_Exercise description_: Quote the entries word for word, beginning at the line that contains "DE CARREIRA" and stopping after the line that contains "della magistratura Vipiteno. Dopo i peri". Omit the pictures from your answer.

_Data for this task_:
▼

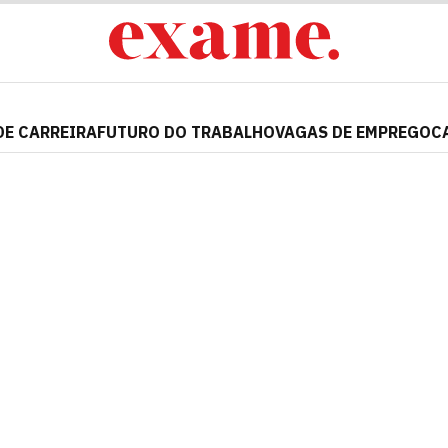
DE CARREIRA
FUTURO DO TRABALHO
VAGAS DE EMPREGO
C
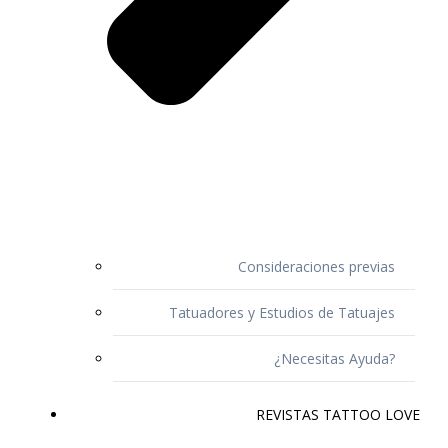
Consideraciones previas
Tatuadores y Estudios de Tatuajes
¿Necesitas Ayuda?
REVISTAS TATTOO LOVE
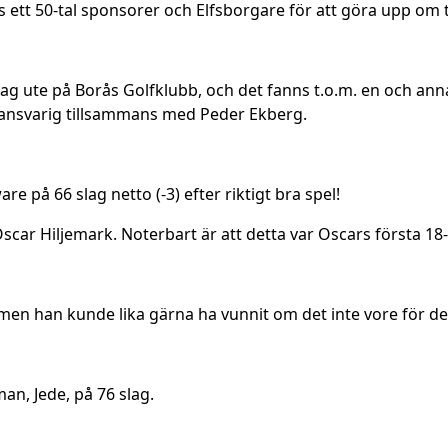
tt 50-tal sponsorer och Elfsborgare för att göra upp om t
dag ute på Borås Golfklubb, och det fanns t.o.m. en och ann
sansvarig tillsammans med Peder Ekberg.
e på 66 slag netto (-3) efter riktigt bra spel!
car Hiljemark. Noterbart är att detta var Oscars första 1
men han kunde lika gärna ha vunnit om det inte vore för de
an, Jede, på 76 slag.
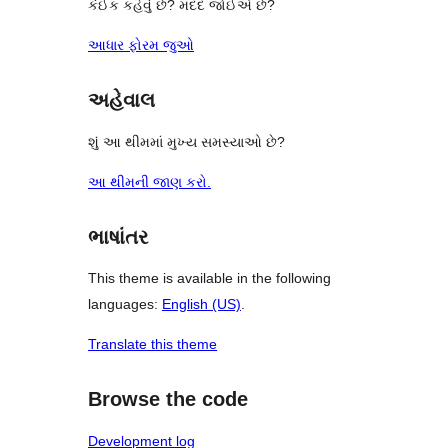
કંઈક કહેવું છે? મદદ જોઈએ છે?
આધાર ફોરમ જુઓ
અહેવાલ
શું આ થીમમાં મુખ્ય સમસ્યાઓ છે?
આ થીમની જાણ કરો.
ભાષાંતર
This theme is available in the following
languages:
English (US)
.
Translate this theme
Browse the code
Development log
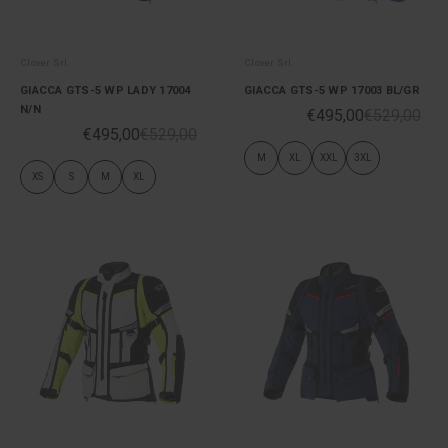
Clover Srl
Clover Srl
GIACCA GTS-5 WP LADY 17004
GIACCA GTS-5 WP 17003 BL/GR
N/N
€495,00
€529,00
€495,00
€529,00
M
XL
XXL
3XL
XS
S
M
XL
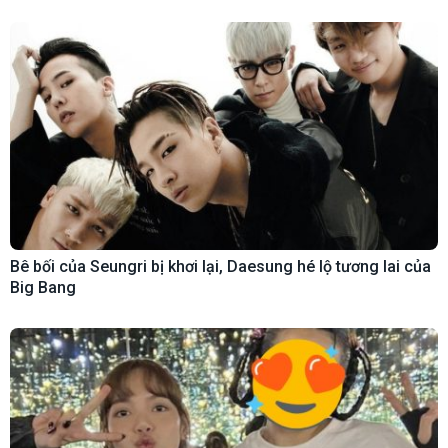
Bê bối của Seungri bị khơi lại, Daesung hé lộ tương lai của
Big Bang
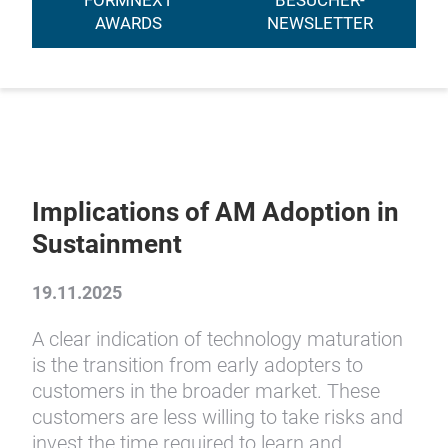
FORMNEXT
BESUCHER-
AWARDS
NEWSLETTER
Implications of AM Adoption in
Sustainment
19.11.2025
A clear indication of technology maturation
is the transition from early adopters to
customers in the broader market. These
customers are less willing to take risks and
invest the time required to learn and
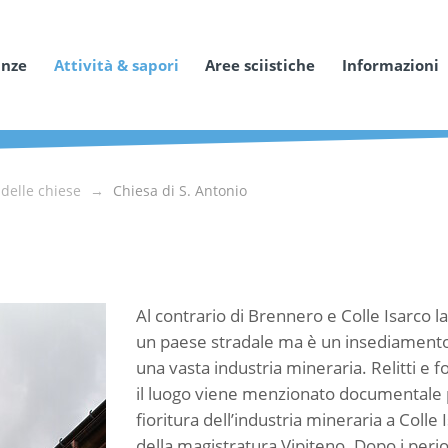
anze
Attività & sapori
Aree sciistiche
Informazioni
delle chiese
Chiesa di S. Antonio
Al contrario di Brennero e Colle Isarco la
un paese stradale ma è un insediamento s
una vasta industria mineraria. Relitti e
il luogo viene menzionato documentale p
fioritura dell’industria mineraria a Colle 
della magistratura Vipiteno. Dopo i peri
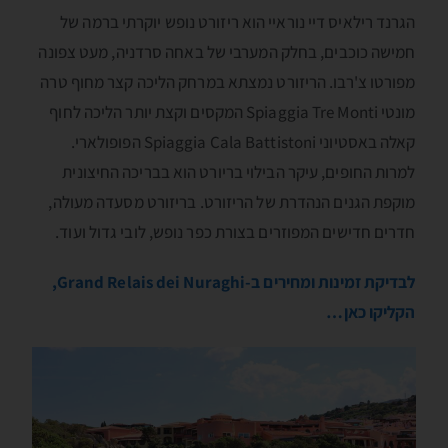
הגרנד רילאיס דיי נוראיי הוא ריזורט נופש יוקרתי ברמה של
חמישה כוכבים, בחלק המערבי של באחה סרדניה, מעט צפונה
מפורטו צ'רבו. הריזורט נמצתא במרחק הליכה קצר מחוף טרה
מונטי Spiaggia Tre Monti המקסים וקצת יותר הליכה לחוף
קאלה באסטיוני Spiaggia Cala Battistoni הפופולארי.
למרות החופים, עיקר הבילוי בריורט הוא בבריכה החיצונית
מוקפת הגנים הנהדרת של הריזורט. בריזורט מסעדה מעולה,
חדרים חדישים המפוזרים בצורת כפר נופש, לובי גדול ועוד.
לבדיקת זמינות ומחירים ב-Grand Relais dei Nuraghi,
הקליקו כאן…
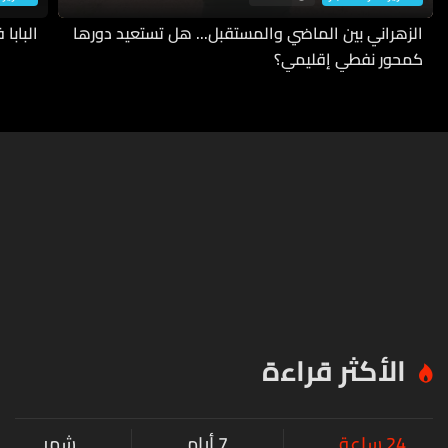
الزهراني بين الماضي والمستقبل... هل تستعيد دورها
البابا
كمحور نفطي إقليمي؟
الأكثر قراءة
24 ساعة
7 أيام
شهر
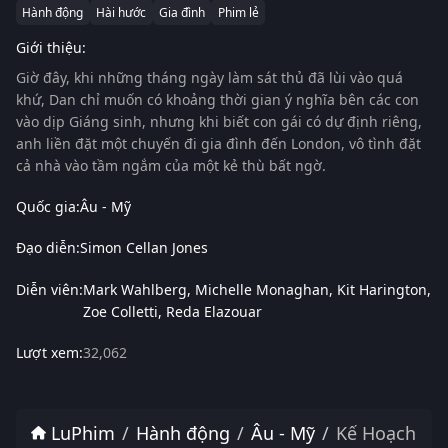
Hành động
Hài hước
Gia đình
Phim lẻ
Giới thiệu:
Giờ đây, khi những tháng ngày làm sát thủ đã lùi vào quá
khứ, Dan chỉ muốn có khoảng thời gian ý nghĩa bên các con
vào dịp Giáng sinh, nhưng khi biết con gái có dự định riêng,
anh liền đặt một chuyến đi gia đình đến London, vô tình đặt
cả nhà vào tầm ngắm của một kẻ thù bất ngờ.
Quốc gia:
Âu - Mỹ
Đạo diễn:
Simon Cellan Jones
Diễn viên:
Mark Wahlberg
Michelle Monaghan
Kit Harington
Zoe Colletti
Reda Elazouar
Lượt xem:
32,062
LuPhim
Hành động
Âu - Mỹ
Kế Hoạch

▲
▼

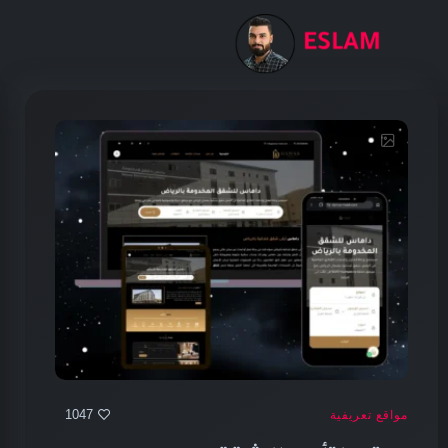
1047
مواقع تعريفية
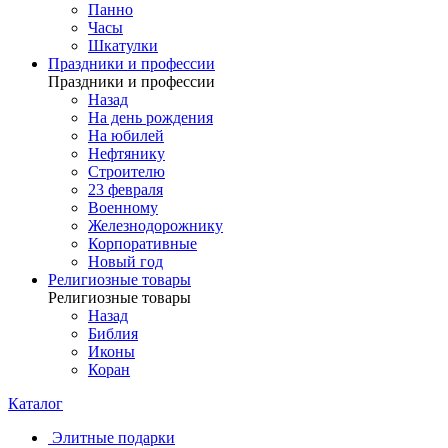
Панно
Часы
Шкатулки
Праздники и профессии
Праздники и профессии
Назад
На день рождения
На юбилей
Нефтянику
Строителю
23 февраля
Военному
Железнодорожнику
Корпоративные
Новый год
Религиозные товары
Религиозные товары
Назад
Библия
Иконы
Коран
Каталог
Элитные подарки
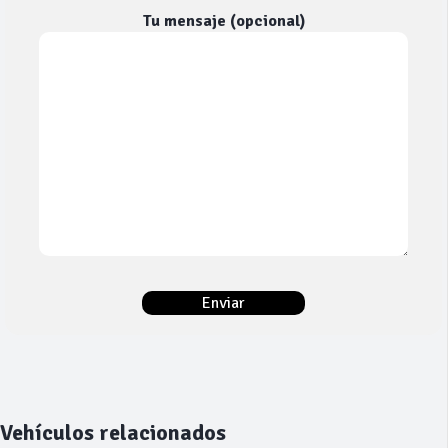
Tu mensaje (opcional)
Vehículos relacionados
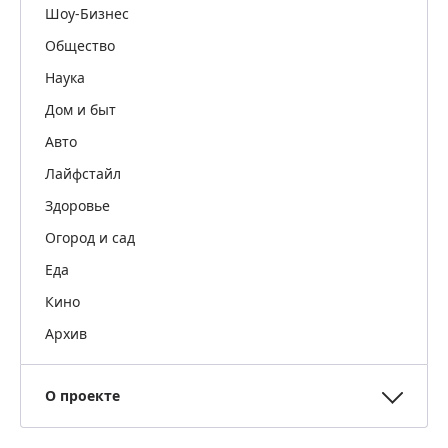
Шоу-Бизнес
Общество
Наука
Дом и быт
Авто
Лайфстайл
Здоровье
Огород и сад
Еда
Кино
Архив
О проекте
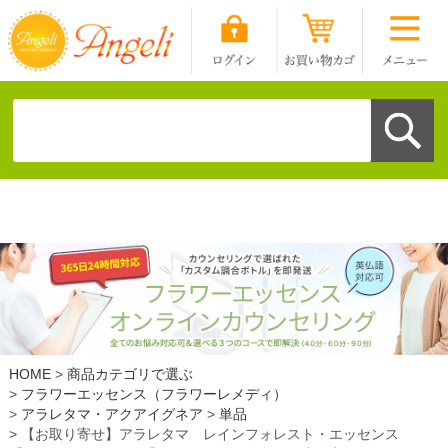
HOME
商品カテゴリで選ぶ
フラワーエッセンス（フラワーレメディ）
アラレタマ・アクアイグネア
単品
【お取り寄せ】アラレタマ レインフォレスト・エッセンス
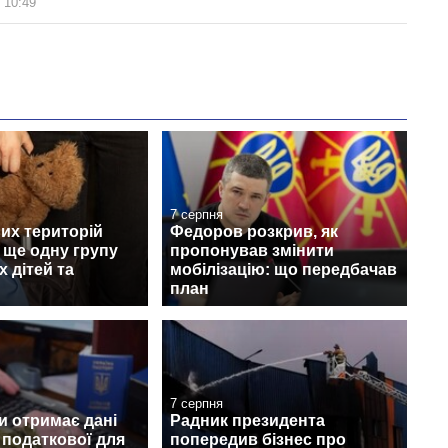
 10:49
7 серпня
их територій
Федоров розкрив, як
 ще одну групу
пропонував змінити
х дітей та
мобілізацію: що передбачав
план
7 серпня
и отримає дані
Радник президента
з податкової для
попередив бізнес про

▲
▼

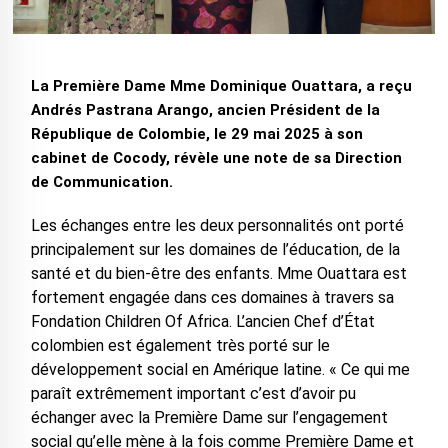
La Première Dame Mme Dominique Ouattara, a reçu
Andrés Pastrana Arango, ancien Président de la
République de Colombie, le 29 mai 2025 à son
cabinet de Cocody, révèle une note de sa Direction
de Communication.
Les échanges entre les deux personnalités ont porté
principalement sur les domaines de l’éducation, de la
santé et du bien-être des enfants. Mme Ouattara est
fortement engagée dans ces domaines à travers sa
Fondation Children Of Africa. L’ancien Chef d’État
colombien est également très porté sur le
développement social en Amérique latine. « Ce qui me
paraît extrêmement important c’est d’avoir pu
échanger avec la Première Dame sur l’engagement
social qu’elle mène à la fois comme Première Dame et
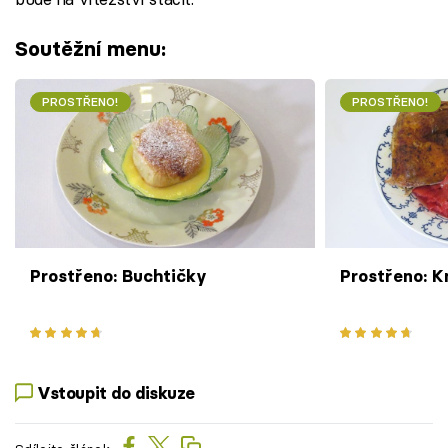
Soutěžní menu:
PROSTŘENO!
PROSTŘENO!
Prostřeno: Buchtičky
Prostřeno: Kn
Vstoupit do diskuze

▲

_Written solution_:
DE CARREIRA
FUTURO DO TRABALHO
VAGAS DE EMPREGO
C
Consideraciones previas
Tatuadores y Estudios de Tatuajes
¿Necesitas Ayuda?
REVISTAS TATTOO LOVE
tt 50-tal sponsorer och Elfsborgare för att göra upp om t
dag ute på Borås Golfklubb, och det fanns t.o.m. en och ann
sansvarig tillsammans med Peder Ekberg.
e på 66 slag netto (-3) efter riktigt bra spel!
car Hiljemark. Noterbart är att detta var Oscars första 1
men han kunde lika gärna ha vunnit om det inte vore för de
an, Jede, på 76 slag.
કંઈક કહેવું છે? મદદ જોઈએ છે?
આધાર ફોરમ જુઓ
અહેવાલ
શું આ થીમમાં મુખ્ય સમસ્યાઓ છે?
આ થીમની જાણ કરો.
ભાષાંતર
This theme is available in the following
languages:
English (US)
.
Translate this theme
Browse the code
Development log
Clover Srl
Clover Srl
GIACCA GTS-5 WP LADY 17004
GIACCA GTS-5 WP 17003 BL/GR
N/N
€495,00
€529,00
€495,00
€529,00
M
XL
XXL
3XL
XS
S
M
XL
Bê bối của Seungri bị khơi lại, Daesung hé lộ tương lai của
Big Bang
FORMNEXT
BESUCHER-
AWARDS
NEWSLETTER
Implications of AM Adoption in
Sustainment
19.11.2025
A clear indication of technology maturation
is the transition from early adopters to
customers in the broader market. These
customers are less willing to take risks and
invest the time required to learn and
anze
Attività & sapori
Aree sciistiche
Informazioni
delle chiese
Chiesa di S. Antonio
Al contrario di Brennero e Colle Isarco la
un paese stradale ma è un insediamento s
una vasta industria mineraria. Relitti e
il luogo viene menzionato documentale p
fioritura dell’industria mineraria a Colle 
della magistratura Vipiteno. Dopo i peri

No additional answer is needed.